The threat actor known as Blind Eagle has been attributed with high confidence to the use of the Russian bulletproof hosting service Proton66.
Trustwave SpiderLabs, in a report published last week, said it was able to make this connection by pivoting from Proton66-linked digital assets, leading to the discovery of an active threat cluster that leverages Visual Basic Script (VBS) files as its initial attack vector and installs off-the-shelf remote access trojans (RATS).
Many threat actors rely on bulletproof hosting providers like Proton66 because these services intentionally ignore abuse reports and legal takedown requests. This makes it easier for attackers to run phishing sites, command-and-control servers, and malware delivery systems without interruption.
The cybersecurity company said it identified a set of domains with a similar naming pattern (e.g., gfast.duckdns[.]org, njfast.duckdns[.]org) beginning in August 2024, all of which resolved to the same IP address (“45.135.232[.]38”) that’s associated with Proton66.
The use of dynamic DNS services like DuckDNS also plays a key role in these operations. Instead of registering new domains each time, attackers rotate subdomains tied to a single IP address — making detection harder for defenders.
“The domains in question were used to host a variety of malicious content, including phishing pages and VBS scripts that serve as the initial stage of malware deployment,” security researcher Serhii Melnyk said. “These scripts act as loaders for second-stage tools, which, in this campaign, are limited to publicly available and often open-source RATs.”
While Visual Basic Script (VBS) might seem outdated, it’s still a go-to tool for initial access due to its compatibility with Windows systems and ability to run silently in the background. Attackers use it to download malware loaders, bypass antivirus tools, and blend into normal user activity. These lightweight scripts are often the first step in multi-stage attacks, which later deploy remote access trojans (RATs), data stealers, or keyloggers.
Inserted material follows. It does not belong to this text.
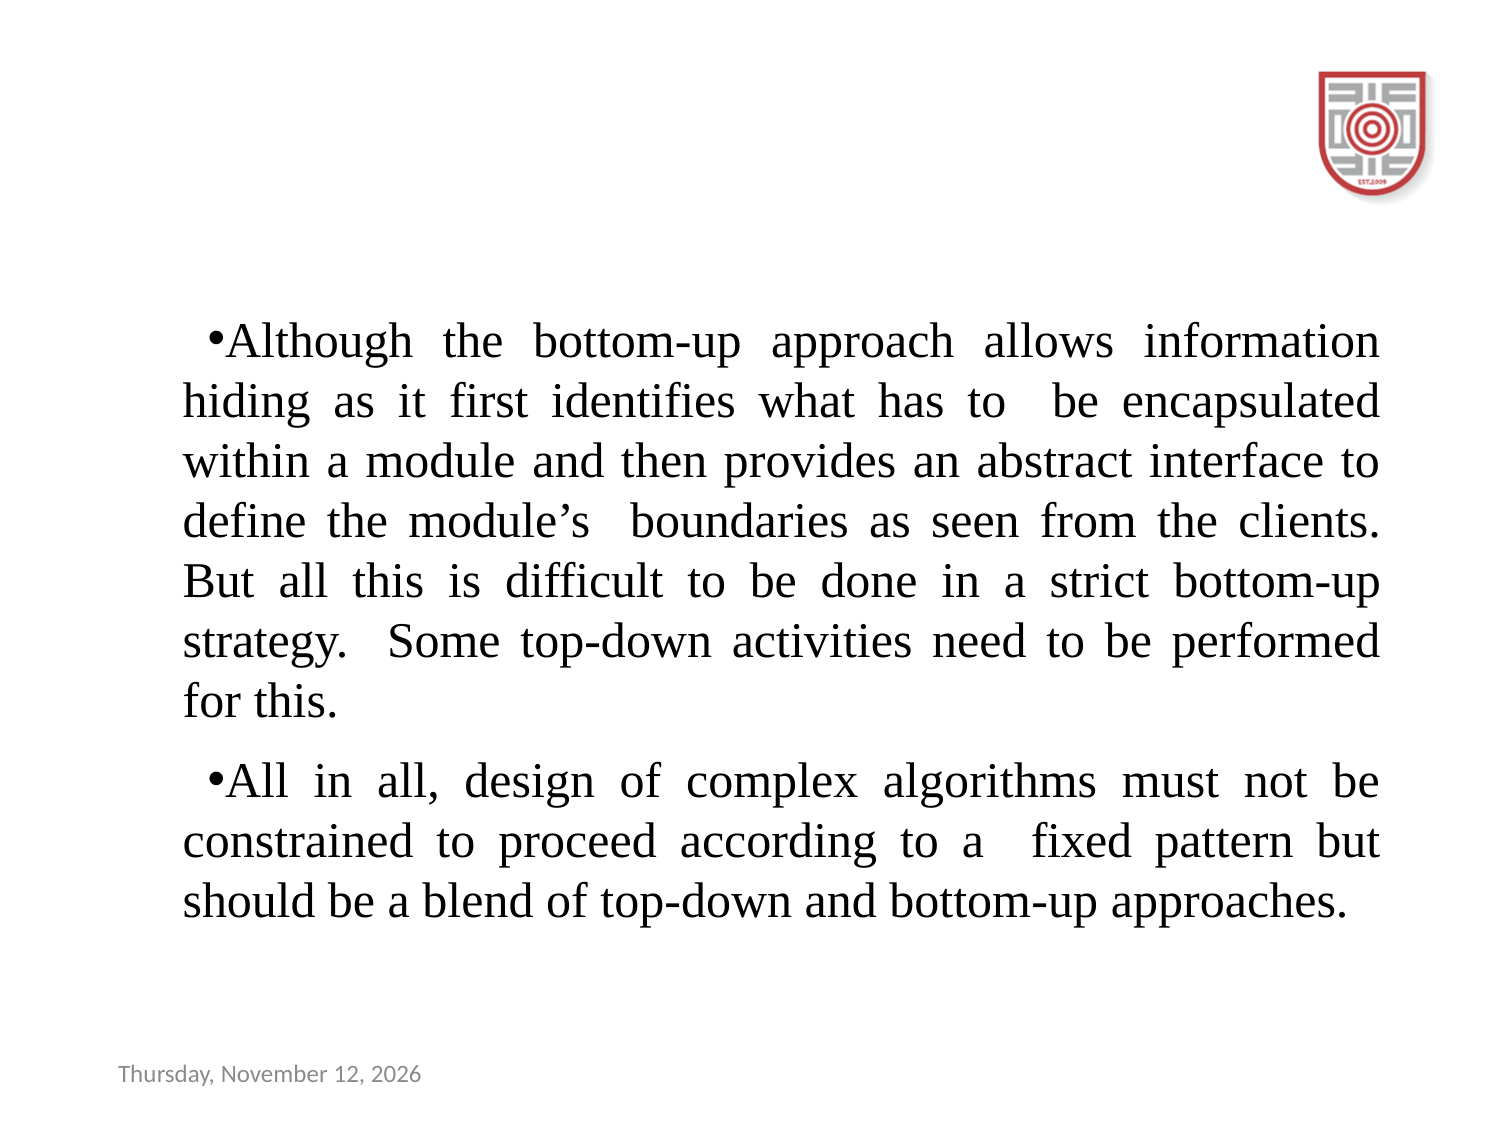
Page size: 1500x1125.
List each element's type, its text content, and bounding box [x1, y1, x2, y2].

picture [1305, 59, 1451, 218]
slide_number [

The phishing pages have been found to legitimate Colombian banks and financial institutions, including Bancolombia, BBVA, Banco Caja Social, and Davivienda. Blind Eagle, also known as AguilaCiega, APT-C-36, and APT-Q-98, is known for its targeting of entities in South America, particularly Colombia and Ecuador.
The deceptive sites are engineered to harvest user credentials and other sensitive information. The VBS payloads hosted on the infrastructure come fitted with capabilities to retrieve encrypted executable files from a remote server, essentially acting as a loader for commodity RATS like AsyncRAT or Remcos RAT.
Furthermore, an analysis of the VBS codes has revealed overlaps with Vbs-Crypter, a tool linked to a subscription-based crypter service called Crypters and Tools that’s used to obfuscate and pack VBS payloads with an aim to avoid detection.
Trustwave said it also discovered a botnet panel that allows users to “control infected machines, retrieve exfiltrated data, and interact with infected endpoints through a broad set of capabilities typically found in commodity RAT management suites.”
The disclosure comes as Darktrace revealed details of a Blind Eagle campaign that has been targeting Colombian organizations since November 2024 by exploiting a now-patched Windows flaw (CVE-2024-43451) to download and execute the next-stage payload, a behavior that was first documented by Check Point in March 2025.
“The persistence of Blind Eagle and ability to adapt its tactics, even after patches were released, and the speed at which the group were able to continue using pre-established TTPs highlights that timely vulnerability management and patch application, while essential, is not a standalone defense,” the company said.